Minutes later, he was handcuffed and taken back to jail, where he was serving three months on a parole violation — the latest stumble in a life that has veered between promise and problems.

“This was not an easy matter to determine. You had a lot of chances, and you know you haven’t taken advantage of all of them,” Manhattan state Supreme Court Justice Roger Hayes told Ford. “I think you’ve made some mistakes in judgment. And I think you recognize them.”

Growing up in Washington, Ford was singing and playing the piano by age 4. His childhood was streaked with loss; his mother died when he was a young child, he was then separated from his younger sister, and he didn’t meet his father until years later, according to court papers. But Ford thrived: He had led three church choirs and appeared at the Kennedy Center for the Performing Arts by the time President Ronald Reagan recognized him with a National Youth Hero Award and a mention in the 1986 State of the Union address.

“We see the dream glow in the towering talent of a 12-year-old, Tyrone Ford,” Reagan said. Ford soon found himself the recipient of a piano from first lady Nancy Reagan and a promised college scholarship from the United Negro College Fund.

Then he began getting into trouble. He made a phony claim of being kidnapped after he disappeared from home for two weeks and his grandmother pleaded publicly for help finding him; a drug arrest landed him in a drug-treatment boarding school at 15, with the Reagans’ help, according to news accounts and prosecutors’ court papers.
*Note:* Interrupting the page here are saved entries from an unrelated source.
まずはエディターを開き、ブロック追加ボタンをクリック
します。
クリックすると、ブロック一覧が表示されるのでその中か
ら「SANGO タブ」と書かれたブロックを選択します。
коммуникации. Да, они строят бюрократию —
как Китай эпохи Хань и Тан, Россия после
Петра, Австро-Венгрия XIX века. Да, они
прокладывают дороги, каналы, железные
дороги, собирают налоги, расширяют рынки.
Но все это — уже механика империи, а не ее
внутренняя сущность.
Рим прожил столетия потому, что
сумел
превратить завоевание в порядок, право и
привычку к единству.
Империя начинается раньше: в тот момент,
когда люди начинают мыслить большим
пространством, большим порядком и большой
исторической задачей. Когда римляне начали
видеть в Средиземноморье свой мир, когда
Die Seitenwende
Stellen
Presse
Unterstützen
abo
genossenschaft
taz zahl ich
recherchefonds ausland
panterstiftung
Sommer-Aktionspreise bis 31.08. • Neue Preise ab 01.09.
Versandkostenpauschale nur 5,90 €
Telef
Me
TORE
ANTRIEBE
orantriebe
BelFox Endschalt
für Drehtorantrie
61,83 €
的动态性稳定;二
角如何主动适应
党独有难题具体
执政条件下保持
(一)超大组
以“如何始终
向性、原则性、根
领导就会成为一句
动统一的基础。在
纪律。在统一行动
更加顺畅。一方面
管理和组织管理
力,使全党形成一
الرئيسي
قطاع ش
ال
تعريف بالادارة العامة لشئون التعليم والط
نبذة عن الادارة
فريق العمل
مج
By the time he was 19, Ford’s problems erupted in a strange episode in which he stole former Washington Mayor Marion Barry’s car by taking the keys from Barry’s office. Ford, who had attended Barry’s mayoral inauguration party several years earlier, blamed drugs as he pleaded guilty. He was sentenced to at least 18 months in prison.

Ford, 38, estimates he’s been arrested 20 times — most recently for marijuana possession just three weeks after he was paroled in January. He had been serving prison time on a 2009 conviction on charges of stealing credit cards from purses. He’s now serving 90 days in jail for violating his parole.